Exercise objective
Transcribe the listing from its start through the line containing "ходить по бездорожью". Include both of those lines.

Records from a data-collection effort

◇ ◇ ◇

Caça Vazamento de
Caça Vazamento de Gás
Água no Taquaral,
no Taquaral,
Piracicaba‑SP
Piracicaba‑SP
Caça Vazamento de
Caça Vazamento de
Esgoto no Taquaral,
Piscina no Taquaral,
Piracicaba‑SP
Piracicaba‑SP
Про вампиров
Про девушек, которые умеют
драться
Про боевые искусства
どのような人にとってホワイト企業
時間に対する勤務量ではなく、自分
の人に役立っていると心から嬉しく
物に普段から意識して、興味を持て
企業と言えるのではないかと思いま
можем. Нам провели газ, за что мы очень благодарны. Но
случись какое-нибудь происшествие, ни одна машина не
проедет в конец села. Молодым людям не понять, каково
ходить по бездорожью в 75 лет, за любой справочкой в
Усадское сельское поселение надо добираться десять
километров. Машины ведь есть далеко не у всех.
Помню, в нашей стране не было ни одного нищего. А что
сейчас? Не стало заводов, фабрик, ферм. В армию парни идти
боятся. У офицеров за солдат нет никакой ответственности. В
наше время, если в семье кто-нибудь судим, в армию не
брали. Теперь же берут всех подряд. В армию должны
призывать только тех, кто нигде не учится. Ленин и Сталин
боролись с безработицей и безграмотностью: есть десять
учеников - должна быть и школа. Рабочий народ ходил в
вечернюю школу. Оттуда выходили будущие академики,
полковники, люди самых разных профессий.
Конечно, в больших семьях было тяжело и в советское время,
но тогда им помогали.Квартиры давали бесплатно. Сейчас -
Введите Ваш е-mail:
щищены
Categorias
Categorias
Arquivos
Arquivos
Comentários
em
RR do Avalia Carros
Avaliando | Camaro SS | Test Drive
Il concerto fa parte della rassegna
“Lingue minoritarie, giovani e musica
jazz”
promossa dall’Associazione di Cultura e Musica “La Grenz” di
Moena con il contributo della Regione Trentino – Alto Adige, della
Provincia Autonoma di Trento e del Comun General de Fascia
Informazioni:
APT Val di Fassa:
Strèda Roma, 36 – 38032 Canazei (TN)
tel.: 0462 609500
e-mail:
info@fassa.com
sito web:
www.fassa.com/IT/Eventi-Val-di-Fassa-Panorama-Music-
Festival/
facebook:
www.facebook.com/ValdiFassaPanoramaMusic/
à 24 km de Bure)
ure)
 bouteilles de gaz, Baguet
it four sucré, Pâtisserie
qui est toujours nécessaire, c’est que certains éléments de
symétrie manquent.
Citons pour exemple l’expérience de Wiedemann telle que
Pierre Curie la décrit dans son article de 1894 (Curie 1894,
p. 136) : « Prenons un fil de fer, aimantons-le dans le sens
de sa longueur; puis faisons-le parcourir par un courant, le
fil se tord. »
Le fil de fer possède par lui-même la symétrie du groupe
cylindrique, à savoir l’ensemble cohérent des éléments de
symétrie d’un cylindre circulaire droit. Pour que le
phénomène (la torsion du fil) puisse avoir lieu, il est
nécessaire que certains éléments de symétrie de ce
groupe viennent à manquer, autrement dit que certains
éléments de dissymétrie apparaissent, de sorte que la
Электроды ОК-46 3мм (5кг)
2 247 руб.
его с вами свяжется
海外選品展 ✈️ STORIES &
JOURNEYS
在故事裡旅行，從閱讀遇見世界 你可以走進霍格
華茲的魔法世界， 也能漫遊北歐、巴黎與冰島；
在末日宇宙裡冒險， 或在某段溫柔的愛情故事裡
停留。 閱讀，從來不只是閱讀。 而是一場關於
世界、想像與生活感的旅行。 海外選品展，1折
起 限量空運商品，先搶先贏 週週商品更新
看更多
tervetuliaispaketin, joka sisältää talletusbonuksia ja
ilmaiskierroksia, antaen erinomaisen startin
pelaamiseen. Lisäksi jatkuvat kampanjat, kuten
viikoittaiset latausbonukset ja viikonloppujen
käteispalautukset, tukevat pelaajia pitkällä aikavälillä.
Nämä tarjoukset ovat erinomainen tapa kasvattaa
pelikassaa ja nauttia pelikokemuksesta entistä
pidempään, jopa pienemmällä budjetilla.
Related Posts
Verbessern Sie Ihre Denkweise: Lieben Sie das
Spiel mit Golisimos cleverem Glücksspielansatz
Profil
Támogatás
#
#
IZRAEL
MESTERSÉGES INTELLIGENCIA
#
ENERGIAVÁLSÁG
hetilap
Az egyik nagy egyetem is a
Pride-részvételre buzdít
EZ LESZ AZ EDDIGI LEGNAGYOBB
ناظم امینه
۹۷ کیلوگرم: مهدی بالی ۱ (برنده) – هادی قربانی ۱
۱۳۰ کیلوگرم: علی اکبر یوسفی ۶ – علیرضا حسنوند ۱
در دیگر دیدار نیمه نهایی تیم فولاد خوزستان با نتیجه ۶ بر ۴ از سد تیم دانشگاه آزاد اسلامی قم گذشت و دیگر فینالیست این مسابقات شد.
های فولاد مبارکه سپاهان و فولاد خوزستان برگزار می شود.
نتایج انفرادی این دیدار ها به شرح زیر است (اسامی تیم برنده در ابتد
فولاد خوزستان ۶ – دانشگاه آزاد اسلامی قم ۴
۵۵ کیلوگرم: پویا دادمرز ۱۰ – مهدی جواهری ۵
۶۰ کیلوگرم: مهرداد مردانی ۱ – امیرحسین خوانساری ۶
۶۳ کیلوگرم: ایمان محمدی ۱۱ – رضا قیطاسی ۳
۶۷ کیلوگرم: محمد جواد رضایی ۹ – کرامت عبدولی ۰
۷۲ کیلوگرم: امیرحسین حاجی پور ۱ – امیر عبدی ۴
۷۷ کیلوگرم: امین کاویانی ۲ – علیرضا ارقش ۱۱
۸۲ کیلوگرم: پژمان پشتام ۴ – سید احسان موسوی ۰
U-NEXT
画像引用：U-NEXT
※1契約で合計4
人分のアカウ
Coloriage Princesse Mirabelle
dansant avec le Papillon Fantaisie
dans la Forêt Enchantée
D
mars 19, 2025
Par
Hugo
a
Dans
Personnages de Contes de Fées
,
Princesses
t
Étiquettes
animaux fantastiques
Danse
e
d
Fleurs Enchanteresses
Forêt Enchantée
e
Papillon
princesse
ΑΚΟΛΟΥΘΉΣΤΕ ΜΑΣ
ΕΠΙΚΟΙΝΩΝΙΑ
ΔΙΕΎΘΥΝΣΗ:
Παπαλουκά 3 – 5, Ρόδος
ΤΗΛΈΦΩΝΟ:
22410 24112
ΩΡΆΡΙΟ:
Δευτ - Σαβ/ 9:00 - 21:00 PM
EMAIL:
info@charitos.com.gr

◇ ◇ ◇

Solved problem
Caça Vazamento de
Caça Vazamento de Gás
Água no Taquaral,
no Taquaral,
Piracicaba‑SP
Piracicaba‑SP
Caça Vazamento de
Caça Vazamento de
Esgoto no Taquaral,
Piscina no Taquaral,
Piracicaba‑SP
Piracicaba‑SP
Про вампиров
Про девушек, которые умеют
драться
Про боевые искусства
どのような人にとってホワイト企業
時間に対する勤務量ではなく、自分
の人に役立っていると心から嬉しく
物に普段から意識して、興味を持て
企業と言えるのではないかと思いま
можем. Нам провели газ, за что мы очень благодарны. Но
случись какое-нибудь происшествие, ни одна машина не
проедет в конец села. Молодым людям не понять, каково
ходить по бездорожью в 75 лет, за любой справочкой в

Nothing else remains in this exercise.